INSTRUCTIONS TO FOLLOW => In the listing below, how many lines contain the word "vertrekt", counting only matches with the same capitalization? Reply with the number alone.
○ ○ ○ ○
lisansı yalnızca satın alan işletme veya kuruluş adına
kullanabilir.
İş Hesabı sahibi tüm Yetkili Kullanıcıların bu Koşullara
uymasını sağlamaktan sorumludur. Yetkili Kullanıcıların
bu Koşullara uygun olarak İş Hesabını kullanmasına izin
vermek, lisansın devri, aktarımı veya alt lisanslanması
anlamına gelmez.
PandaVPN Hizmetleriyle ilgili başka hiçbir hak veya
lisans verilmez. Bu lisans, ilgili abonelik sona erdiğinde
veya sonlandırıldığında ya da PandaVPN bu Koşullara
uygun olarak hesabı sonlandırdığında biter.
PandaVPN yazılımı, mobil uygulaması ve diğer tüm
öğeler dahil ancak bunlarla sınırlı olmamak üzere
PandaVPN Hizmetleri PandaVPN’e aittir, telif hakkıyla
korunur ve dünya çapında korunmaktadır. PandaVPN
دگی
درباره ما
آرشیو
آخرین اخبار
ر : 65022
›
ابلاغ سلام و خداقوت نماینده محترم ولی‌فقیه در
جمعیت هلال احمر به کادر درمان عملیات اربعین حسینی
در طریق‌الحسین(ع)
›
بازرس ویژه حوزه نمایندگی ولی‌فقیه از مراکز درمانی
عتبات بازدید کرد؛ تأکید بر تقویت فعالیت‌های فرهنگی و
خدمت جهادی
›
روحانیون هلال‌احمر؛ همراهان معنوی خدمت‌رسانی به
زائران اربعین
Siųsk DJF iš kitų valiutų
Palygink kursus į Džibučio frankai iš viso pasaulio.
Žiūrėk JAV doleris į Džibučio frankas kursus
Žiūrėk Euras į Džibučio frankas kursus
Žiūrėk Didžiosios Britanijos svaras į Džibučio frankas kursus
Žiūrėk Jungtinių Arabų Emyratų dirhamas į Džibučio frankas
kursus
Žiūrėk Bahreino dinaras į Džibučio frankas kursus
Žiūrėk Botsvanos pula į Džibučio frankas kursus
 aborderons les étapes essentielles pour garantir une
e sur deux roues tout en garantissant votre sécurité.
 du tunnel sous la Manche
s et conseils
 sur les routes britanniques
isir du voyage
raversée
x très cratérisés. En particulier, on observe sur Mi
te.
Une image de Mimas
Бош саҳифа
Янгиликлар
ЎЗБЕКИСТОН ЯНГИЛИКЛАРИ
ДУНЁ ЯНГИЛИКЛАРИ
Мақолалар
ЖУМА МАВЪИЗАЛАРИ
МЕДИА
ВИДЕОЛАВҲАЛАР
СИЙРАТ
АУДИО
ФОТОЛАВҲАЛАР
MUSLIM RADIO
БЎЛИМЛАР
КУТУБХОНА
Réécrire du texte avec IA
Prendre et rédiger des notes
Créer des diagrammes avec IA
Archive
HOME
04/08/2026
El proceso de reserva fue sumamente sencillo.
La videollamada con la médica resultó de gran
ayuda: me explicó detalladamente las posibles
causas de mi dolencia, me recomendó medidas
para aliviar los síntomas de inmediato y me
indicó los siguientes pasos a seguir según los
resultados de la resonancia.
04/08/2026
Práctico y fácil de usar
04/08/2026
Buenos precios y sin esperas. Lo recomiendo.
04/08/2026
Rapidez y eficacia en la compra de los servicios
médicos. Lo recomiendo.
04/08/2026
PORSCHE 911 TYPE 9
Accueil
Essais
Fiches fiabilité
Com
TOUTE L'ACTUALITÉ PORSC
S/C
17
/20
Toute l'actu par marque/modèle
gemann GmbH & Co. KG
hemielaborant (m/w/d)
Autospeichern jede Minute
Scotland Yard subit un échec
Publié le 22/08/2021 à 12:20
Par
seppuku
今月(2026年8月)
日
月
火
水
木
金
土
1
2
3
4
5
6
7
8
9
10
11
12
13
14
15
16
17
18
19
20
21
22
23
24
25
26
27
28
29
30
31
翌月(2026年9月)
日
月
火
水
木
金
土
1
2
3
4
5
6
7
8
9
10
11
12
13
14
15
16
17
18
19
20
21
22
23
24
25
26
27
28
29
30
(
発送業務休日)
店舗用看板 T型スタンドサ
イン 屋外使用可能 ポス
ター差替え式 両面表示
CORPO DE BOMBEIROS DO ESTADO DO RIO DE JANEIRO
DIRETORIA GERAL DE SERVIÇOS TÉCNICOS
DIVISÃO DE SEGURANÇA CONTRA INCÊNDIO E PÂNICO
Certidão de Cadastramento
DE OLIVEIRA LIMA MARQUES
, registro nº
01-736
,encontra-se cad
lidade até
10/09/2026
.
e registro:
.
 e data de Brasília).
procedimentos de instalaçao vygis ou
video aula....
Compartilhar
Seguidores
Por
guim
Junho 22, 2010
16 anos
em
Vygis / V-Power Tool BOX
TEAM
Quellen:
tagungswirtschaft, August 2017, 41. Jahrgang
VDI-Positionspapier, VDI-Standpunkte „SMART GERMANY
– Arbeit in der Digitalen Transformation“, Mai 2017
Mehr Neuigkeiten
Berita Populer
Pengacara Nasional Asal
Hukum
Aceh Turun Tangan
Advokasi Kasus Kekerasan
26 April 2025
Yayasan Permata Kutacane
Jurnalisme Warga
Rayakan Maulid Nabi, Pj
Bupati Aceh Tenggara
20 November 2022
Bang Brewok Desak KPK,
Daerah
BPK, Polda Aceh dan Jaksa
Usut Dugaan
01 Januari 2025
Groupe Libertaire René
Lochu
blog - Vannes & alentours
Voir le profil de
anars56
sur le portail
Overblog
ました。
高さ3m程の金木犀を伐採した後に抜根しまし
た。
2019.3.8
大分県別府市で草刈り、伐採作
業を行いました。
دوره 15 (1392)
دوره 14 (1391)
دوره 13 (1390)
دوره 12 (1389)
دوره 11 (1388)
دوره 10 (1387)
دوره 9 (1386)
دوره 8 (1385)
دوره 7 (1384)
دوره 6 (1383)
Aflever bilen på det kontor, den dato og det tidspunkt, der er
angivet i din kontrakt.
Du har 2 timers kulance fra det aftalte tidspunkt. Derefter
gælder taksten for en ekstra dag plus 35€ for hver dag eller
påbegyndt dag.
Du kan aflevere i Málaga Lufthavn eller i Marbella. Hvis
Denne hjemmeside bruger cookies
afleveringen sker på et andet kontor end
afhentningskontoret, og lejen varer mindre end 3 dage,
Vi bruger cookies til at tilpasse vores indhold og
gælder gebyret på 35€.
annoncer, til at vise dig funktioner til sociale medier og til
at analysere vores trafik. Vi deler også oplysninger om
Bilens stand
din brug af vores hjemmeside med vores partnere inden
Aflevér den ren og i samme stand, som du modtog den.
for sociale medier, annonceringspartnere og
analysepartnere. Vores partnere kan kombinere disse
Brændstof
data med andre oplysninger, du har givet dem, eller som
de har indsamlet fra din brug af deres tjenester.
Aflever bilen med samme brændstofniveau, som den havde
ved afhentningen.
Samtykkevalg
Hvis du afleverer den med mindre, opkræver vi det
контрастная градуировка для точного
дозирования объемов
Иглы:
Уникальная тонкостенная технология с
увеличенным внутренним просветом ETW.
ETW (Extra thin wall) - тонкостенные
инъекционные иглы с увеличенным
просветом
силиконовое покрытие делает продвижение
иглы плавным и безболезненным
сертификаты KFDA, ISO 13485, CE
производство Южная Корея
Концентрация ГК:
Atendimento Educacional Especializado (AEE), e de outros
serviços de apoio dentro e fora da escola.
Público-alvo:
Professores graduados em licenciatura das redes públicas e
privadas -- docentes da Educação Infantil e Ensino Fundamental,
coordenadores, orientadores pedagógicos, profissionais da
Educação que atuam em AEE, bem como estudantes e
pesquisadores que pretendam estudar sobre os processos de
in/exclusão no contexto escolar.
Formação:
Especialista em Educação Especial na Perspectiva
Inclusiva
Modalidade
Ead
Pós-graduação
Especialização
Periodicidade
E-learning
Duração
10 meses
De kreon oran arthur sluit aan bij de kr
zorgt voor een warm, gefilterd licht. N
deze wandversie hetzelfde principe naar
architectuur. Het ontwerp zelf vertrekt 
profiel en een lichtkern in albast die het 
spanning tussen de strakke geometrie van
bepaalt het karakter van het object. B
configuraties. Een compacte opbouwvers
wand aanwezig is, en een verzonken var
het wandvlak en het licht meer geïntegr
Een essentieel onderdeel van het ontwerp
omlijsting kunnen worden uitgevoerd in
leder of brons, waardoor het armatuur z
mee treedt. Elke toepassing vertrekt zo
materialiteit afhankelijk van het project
○ ○ ○ ○
WRITTEN RESPONSE => 2